Don't count on local election officials to mention that their voting machines are programmed with software that originates in the vendors' computers. Neither state nor local officials can speak authoritatively about the security of the software at any time before it comes into their possession before each election.
Also be aware that the polling-place voting machines communicate (either wirelessly or by use of portable digital media) with a central county elections-management computer. Ask how and when Wisconsin officials inspect these county computers for remote access software. If they don't, they cannot confirm that they are not connected to the Internet.
"Every machine is publicly tested before each election."
Municipal clerks reliably perform voting-machine tests required by s.5.84, Wis. Stats within 10 days before every election. Most do not understand that their tests fall far short of any standards for computer "logic and acceptance testing" (LAT) used outside elections and that they are useless in deterring or detecting hacks.

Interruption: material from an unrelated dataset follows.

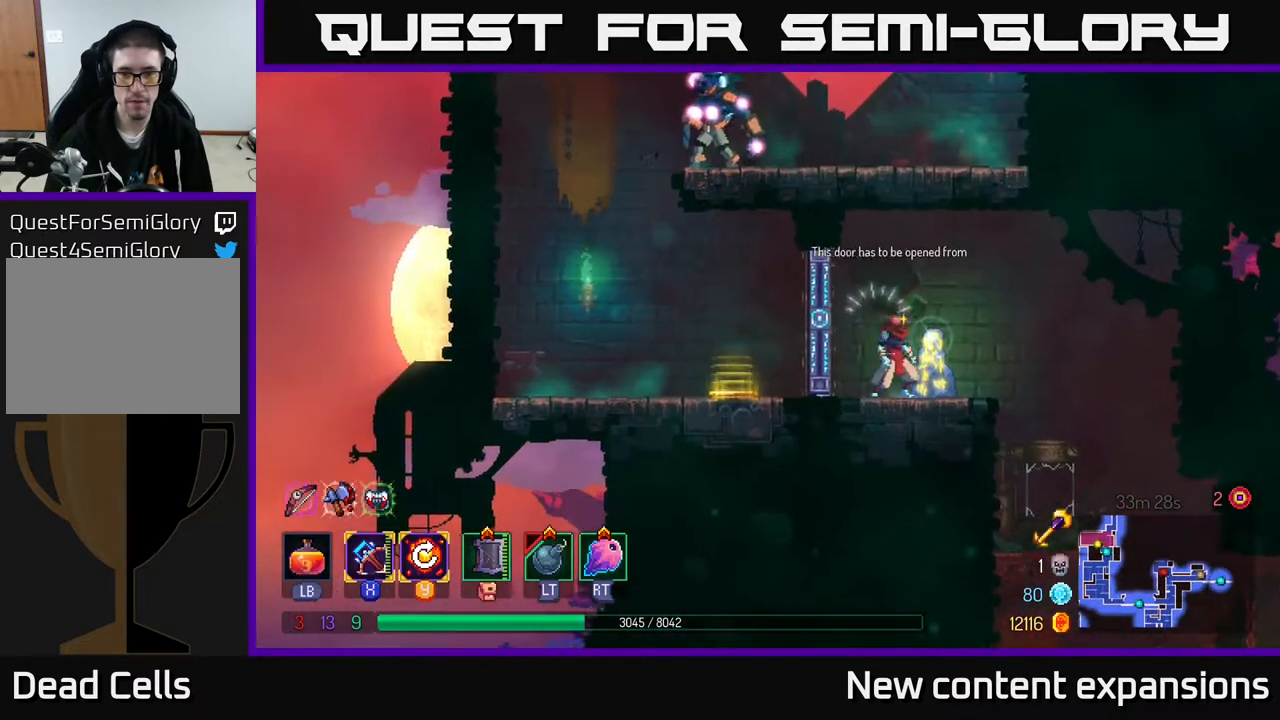
{"buttons": [], "left_stick": "center", "right_stick": "center", "events": [[67, "R1", "down"], [133, "DPAD_RIGHT", "up"], [150, "R1", "up"]]}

Two of the many limitations are: 1) No effort is made to fool the voting machines into thinking they are counting votes on Election Day, and some machines are even deliberately tested in a test mode. Because malicious code would be designed to operate only on Election Day and in Election-Day mode, a test done on any other day could not detected a hack. 2) Municipal clerks also typically cast only one vote for each candidate in the pre-election test, so that if the machine was programmed to 'flip' votes--that is, county one candidate's votes for another and vice-versa (a predictable programming error, if not a hack), the pre-election test could not detect it.
"We verify that the machines counted correctly on Election Night, and double-check during the canvass."
Your follow-up question should ask them to clarify whether they are talking about verifying ballot totals or vote totals. All Wisconsin jurisdictions routinely check and double-check that ballots were counted correctly; none routinely check that votes were counted correctly during their canvass.
Verifying that machines counted ballots correctly (but not votes) is equivalent to a bank verifying that an ATM counted the correct number of transactions, without verifying that the dollars were debited/credited to the correct accounts.
"The state orders voting-machine audits."
These voting machine audits, as they were performed before 2018, serve no election-security function. Among other limitations, they occurred only after November elections in even-numbered years; included only about 100 of the state's 3,500 voting machines, and were completed only after the election results were certified final--too late to correct any miscounts detected and therefore too late to deter hacking. For the November 2018 elections, WEC ordered more voting-machine audits and ordered them to be completed before results are certified, but these audits still do not verify the correct winners and so have limited value as a security measure.